Thais Borguezan Nunes
Department of Stomatology, School of Dentistry, University of Sao Paulo, Avenida Professor Lineu Prestes 2227, Cidade Universitaria, 05508-000 Sao Paulo, SP, Brazil
Sheyla Batista Bologna
Department of Stomatology, School of Dentistry, University of Sao Paulo, Avenida Professor Lineu Prestes 2227, Cidade Universitaria, 05508-000 Sao Paulo, SP, Brazil
Andrea Lusvarghi Witzel
Department of Stomatology, School of Dentistry, University of Sao Paulo, Avenida Professor Lineu Prestes 2227, Cidade Universitaria, 05508-000 Sao Paulo, SP, Brazil
Marcello Menta Simonsen Nico
Department of Dermatology, Medical School, University of Sao Paulo, Avenida Dr. Eneas de Carvalho 255, 3o Andar, Sala 3068, 05403-000 Sao Paulo, SP, Brazil
Silvia Vanessa Lourenco
Department of Stomatology, School of Dentistry, University of Sao Paulo, Avenida Professor Lineu Prestes 2227, Cidade Universitaria, 05508-000 Sao Paulo, SP, Brazil

Abstract


Objective: The brown tumour of hyperparathyroidism is a result of a metabolic disorder caused by primary hyperparathyroidism.

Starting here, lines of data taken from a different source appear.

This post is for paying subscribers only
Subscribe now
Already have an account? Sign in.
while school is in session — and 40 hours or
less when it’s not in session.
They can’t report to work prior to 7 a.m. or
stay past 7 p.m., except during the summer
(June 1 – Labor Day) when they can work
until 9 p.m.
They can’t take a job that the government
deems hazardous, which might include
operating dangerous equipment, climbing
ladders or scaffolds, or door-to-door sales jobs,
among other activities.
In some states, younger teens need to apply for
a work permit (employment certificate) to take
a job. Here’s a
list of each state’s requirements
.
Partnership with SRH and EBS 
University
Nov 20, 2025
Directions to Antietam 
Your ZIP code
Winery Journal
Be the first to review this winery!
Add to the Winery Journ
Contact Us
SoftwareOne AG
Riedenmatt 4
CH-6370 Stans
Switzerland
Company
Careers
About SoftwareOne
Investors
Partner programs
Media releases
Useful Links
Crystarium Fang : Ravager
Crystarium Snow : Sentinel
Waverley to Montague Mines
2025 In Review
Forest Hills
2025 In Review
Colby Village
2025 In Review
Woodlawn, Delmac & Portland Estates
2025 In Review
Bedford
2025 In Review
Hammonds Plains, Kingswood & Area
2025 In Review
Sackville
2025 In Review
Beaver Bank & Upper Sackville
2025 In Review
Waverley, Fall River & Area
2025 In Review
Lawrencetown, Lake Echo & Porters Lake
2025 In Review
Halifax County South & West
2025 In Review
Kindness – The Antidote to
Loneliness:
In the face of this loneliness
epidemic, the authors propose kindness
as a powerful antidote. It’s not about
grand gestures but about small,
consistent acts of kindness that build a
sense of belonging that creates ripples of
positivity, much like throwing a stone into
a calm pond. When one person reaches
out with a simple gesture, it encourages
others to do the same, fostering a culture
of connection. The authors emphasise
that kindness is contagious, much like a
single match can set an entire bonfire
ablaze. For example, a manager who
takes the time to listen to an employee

Report: We described a case of a 37-year-old female patient presenting bimaxillary intraoral lesions and swelling in the neck. Incisional biopsy of the oral lesion was performed and histopathological examination revealed a central giant cell lesion composed by intense haemorrhagic exudate, abundant presence of giant cells, and areas with hemosiderin pigment.The patient also presented high levels of serum calcium and parathyroid hormone, hyperfunctioning parathyroid tissue, bilateral parenchymal nephropathy, and densitometry lower than expected, showing an advanced stage of osteitis fibrosa cystica. Synchronous parathyroid adenoma and papillary thyroid carcinoma were confirmed by imaging exams and histopathologically. Conclusion: The composition of all the clinical, pathological, and imaging findings led to the final diagnosis of brown tumour of hyperparathyroidism.The occurrence of parathyroid adenoma, papillary thyroid carcinoma, and brown tumours of hyperparathyroidism in their late stage (osteitis fibrosa cystica) associated with oral brown tumours involving the mandible and maxilla is extremely rare.